* [The problem]:
When the string "Villeneuve" occurs in a line of the records, show that line.

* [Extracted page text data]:
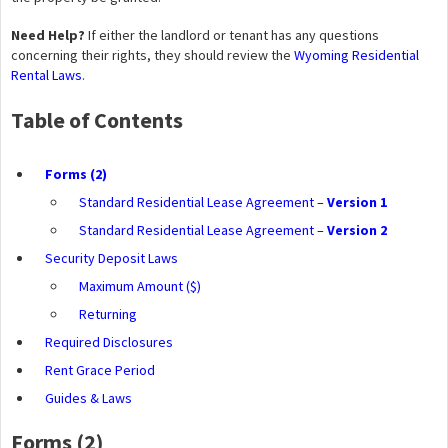
Need Help?
If either the landlord or tenant has any questions
concerning their rights, they should review the
Wyoming Residential
Rental Laws
.
Table of Contents
Forms (2)
Standard Residential Lease Agreement –
Version 1
Standard Residential Lease Agreement –
Version 2
Security Deposit Laws
Maximum Amount ($)
Returning
Required Disclosures
Rent Grace Period
Guides & Laws
Forms (2)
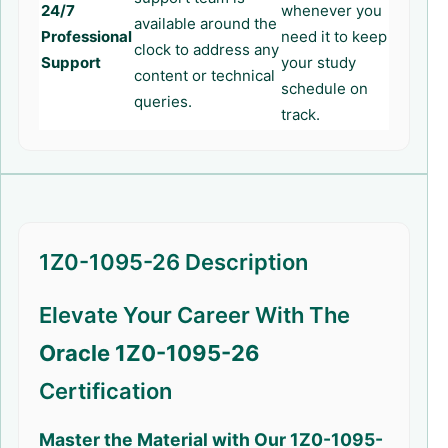
24/7
whenever you
available around the
Professional
need it to keep
clock to address any
Support
your study
content or technical
schedule on
queries.
track.
1Z0-1095-26 Description
Elevate Your Career With The
Oracle 1Z0-1095-26
Certification
Master the Material with Our
1Z0-1095-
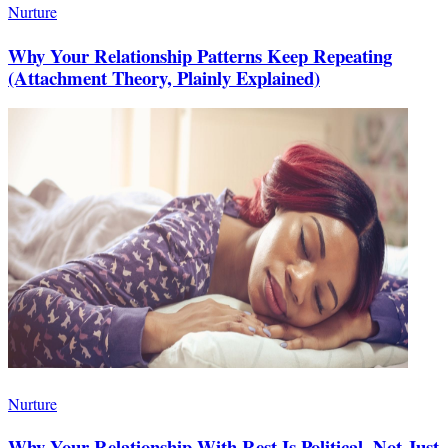
Nurture
Why Your Relationship Patterns Keep Repeating
(Attachment Theory, Plainly Explained)
Nurture
Why Your Relationship With Rest Is Political, Not Just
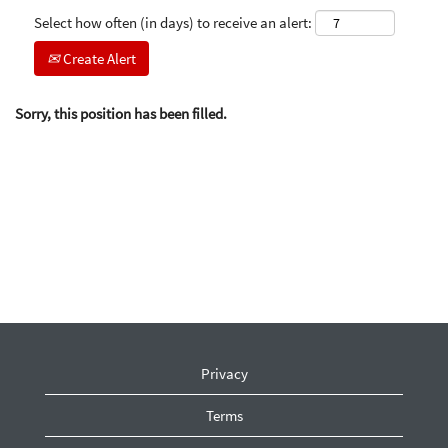
Select how often (in days) to receive an alert:
Create Alert
Sorry, this position has been filled.
Privacy
Terms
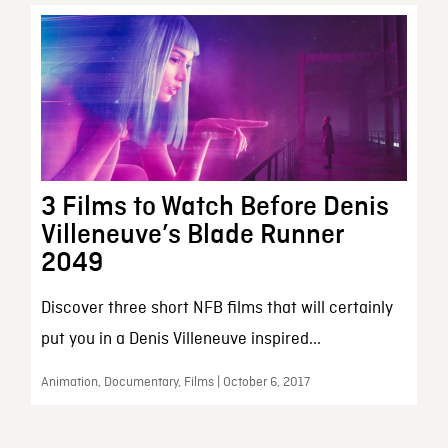
3 Films to Watch Before Denis
Villeneuve’s Blade Runner
2049
Discover three short NFB films that will certainly
put you in a Denis Villeneuve inspired...
Animation, Documentary, Films | October 6, 2017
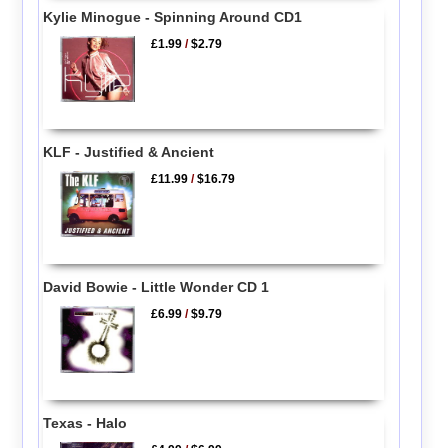
Kylie Minogue - Spinning Around CD1
£1.99
/
$2.79
KLF - Justified & Ancient
£11.99
/
$16.79
David Bowie - Little Wonder CD 1
£6.99
/
$9.79
Texas - Halo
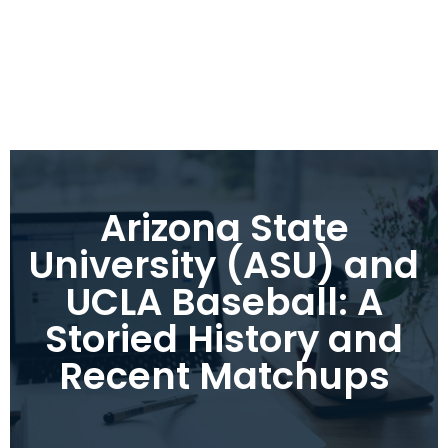
Arizona State
University (ASU) and
UCLA Baseball: A
Storied History and
Recent Matchups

* [Solution to this problem]:
Villeneuve’s Blade Runner
put you in a Denis Villeneuve inspired...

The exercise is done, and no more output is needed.